> [Exercise details] Render the text lines of the material as a JSON list of strings, one string per line and no blank lines. Leave out the pictures.

> [Material provided]
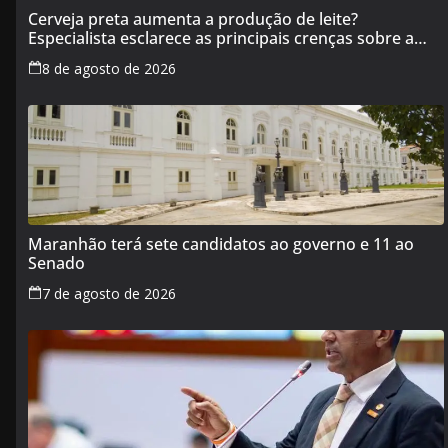
Cerveja preta aumenta a produção de leite?
Especialista esclarece as principais crenças sobre a
alimentação durante a amamentação
8 de agosto de 2026
Maranhão terá sete candidatos ao governo e 11 ao
Senado
7 de agosto de 2026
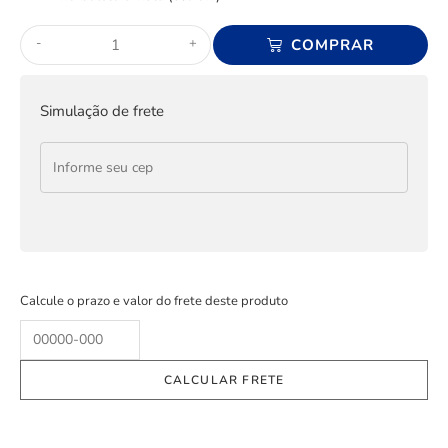
-
+
COMPRAR
Simulação de frete
Calcule o prazo e valor do frete deste produto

> [Response to the exercise]
[
  "Cerveja preta aumenta a produção de leite?",
  "Especialista esclarece as principais crenças sobre a",
  "alimentação durante a amamentação",
  "8 de agosto de 2026",
  "Maranhão terá sete candidatos ao governo e 11 ao",
  "Senado",
  "7 de agosto de 2026",
  "-",
  "+",
  "COMPRAR",
  "Simulação de frete",
  "Calcule o prazo e valor do frete deste produto"
]